TEXT SECTION:
[Begin]
FAQ
Hi,

We've developed some code to implement fixed-length datatypes for well
known digest function output (MD5, SHA1 and the various SHA2 types).
These types have minimal overhead and are quite complete, including
btree and hash opclasses.

We're wondering about proposing them for inclusion in pgcrypto. I asked
Marko Kreen but he is not sure about it; according to him it would be
better to have general fixed-length hex types. (I guess it would be
possible to implement the digest types as domains over those.)

So basically we have sha1, sha-256, sha-512 etc on one hand, and hex8,
hex16, hex32 on the other hand. In both cases there is a single body of
code that is compiled with a macro definition that provides the data
length for every separate case. (Actually in the digest code we
refactored the common routines so that each type has a light wrapper
calling a function that works on any length; this could also be done to
the fixed-len hex code as well -- that code is pretty grotty at the
moment.)

Of these two choices, which one is likely to have better acceptance
around here?

--
Alvaro Herrera http://www.CommandPrompt.com/
PostgreSQL Replication, Consulting, Custom Development, 24x7 support

Search Discussions

  • Tom Lane at Jul 27, 2009 at 2:20 pm

    Alvaro Herrera writes:
    We've developed some code to implement fixed-length datatypes for well
    known digest function output (MD5, SHA1 and the various SHA2 types).
    These types have minimal overhead and are quite complete, including
    btree and hash opclasses.
    We're wondering about proposing them for inclusion in pgcrypto.
    Wasn't this proposed and rejected before? (Or more to the point,
    why'd you bother? The advantage over bytea seems negligible.)

    regards, tom lane
  • Merlin Moncure at Jul 27, 2009 at 3:13 pm

    On Mon, Jul 27, 2009 at 10:20 AM, Tom Lanewrote:
    Alvaro Herrera <alvherre@commandprompt.com> writes:
    We've developed some code to implement fixed-length datatypes for well
    known digest function output (MD5, SHA1 and the various SHA2 types).
    These types have minimal overhead and are quite complete, including
    btree and hash opclasses.
[End]
STORED RECORDS:
[Begin]
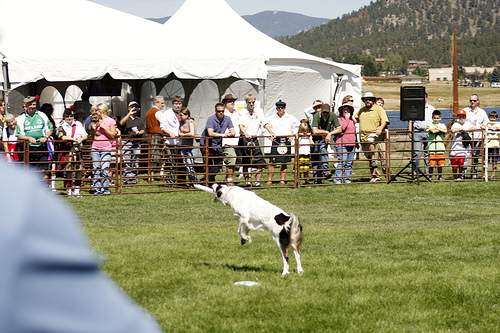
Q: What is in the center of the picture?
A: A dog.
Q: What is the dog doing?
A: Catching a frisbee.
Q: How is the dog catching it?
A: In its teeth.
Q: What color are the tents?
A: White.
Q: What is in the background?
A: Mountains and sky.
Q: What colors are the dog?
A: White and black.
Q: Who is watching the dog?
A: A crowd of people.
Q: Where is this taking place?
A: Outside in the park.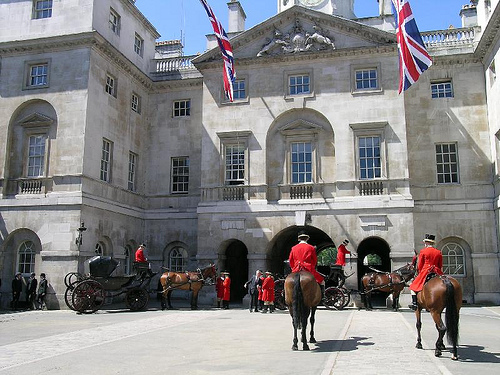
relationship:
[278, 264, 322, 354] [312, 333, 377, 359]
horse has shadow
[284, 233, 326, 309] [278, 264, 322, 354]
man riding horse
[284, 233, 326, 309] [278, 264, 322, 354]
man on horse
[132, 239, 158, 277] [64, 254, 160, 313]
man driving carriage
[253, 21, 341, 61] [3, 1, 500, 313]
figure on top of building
[End]
[Begin]
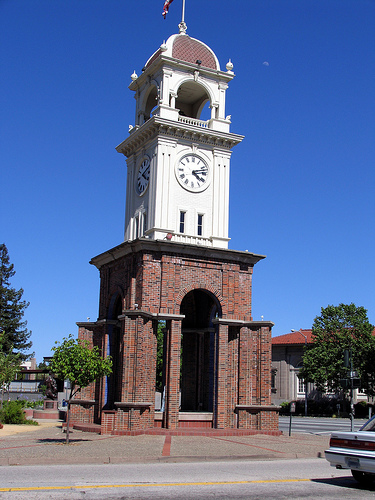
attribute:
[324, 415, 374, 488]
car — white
[End]
YOUR INSTRUCTIONS: In the thread on fixed-length digest datatypes, what does Marko Kreen think would be better to have instead?

RESPONSE FOR THIS EXERCISE: General fixed-length hex types.